Les faits, qui sont présentés par les coordinateurs de la campagne comme autant de difficultés sur la route de l’éradication, sont de plusieurs ordres :

  • réinfection de certains pays dont on croyait le virus éliminé parfois depuis plus d’une dizaine d’années ;
  • l’apparition depuis le début des années 2000 d’épidémies de poliovirus dérivé du vaccin ;
  • l’apparition ou la persistance de foyers de résistance sociale et politique dans plusieurs pays et pas seulement au Pakistan et au Nigéria ;
  • l’assassinat de vaccinateurs contre la poliomyélite qui doit nous inciter à penser urgemment à une solution.
     

Afin de surmonter certaines des difficultés évoquées ci-dessus, la tendance actuelle est d’adopter des mesures de plus en plus coercitives afin de protéger les équipes de vaccination ou d’obliger les populations à se faire vacciner, par exemple en accordant des permis de port d'armes aux vaccinateurs ou en les faisant escorter par la police voire par l'armée au Pakistan, ou en arrêtant les familles refusant le vaccin au Nigeria.

L'ensemble de ces difficultés interrogent le bien-fondé non seulement de l’une des hypothèses au fondement même de la campagne d’éradication, à savoir l’adhésion totale et entière d’une population à une mesure de santé de santé publique, mais surtout d'une stratégie d’éradication à tout prix.
 

Extraits choisis des échanges.

"Comment les moyens considérables alloués à l'éradication de la poliomyélite pourraient - en fonction des besoins que nous MSF voyons et que les autorités sanitaires locales voient - comment pourrait-on coupler ces moyens avec d’autres mesures de santé publique pour augmenter l’offre de soins, notamment la vaccination de routine, et d’autre part diminuer la suspicion sur l’éradication de la polio ?" Laurent Sury, responsable des programmes d'urgences MSF.

"A l’évidence, les défis qui se posent au programme ne sont plus techniques, opérationnels ou programmatiques, ils sont politiques et sociaux." Dr Hamid S. Jafari, OMS.

"Il y aura toujours des résistances à la vaccination.
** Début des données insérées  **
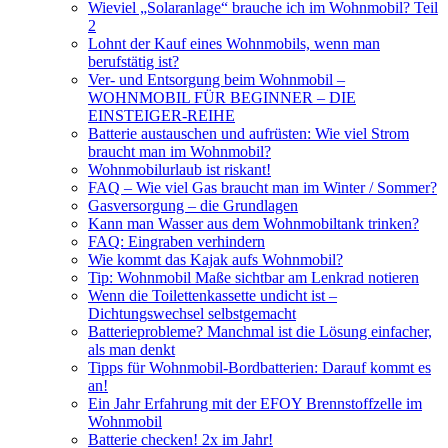
Wieviel „Solaranlage“ brauche ich im Wohnmobil? Teil
2
Lohnt der Kauf eines Wohnmobils, wenn man
berufstätig ist?
Ver- und Entsorgung beim Wohnmobil –
WOHNMOBIL FÜR BEGINNER – DIE
EINSTEIGER-REIHE
Batterie austauschen und aufrüsten: Wie viel Strom
braucht man im Wohnmobil?
Wohnmobilurlaub ist riskant!
FAQ – Wie viel Gas braucht man im Winter / Sommer?
Gasversorgung – die Grundlagen
Kann man Wasser aus dem Wohnmobiltank trinken?
FAQ: Eingraben verhindern
Wie kommt das Kajak aufs Wohnmobil?
Tip: Wohnmobil Maße sichtbar am Lenkrad notieren
Wenn die Toilettenkassette undicht ist –
Dichtungswechsel selbstgemacht
Batterieprobleme? Manchmal ist die Lösung einfacher,
als man denkt
Tipps für Wohnmobil-Bordbatterien: Darauf kommt es
an!
Ein Jahr Erfahrung mit der EFOY Brennstoffzelle im
Wohnmobil
Batterie checken! 2x im Jahr!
Doit-on alors imposer à chacun de se faire vacciner ? Personnellement, je ne pense pas qu’on doive l'imposer à tout le monde. En revanche, on se doit de changer les approches en proposant certes la vaccination dans ces programmes verticaux mais que cela soit aussi intégré à des approches de soins." Florence Fermon, référente vaccination MSF.

"Oui il y a régulièrement des remises en causes mais il n'y a pas de marche arrière possible, il faut en finir, et il faut en finir rapidement". Johannes Evers, expert technique, OMS.

"Nous devons améliorer la vaccination de routine au Pakistan, si on veut utiliser toutes les ressources à notre disposition pour éradiquer la polio, c’est l'un des moyens les plus importants. Il ne faut pas seulement envisager le problème dans le contexte de l’éradication de la polio, mais dans le contexte plus vaste de l’immunisation généralisée." Dr. Rashid Jooma, Aga Khan University.

"Quelle limite va-t-il falloir atteindre en terme de coût humain, c’est-à-dire en nombre de vaccinateurs tués, pour que la stratégie d’éradication de la polio soit si ce n'est revue, mais au moins discutée ?" Laurent Sury.

"C’est vrai que ce qui nous a frappé en voyant la façon dont ce sujet était traité dans la presse, c’est finalement la création d’une forme de martyrologie autour des assassinats de ces vaccinateurs qui sont parfois présentés avec quelque chose de très sacrificiel". Claire Magone, Crash.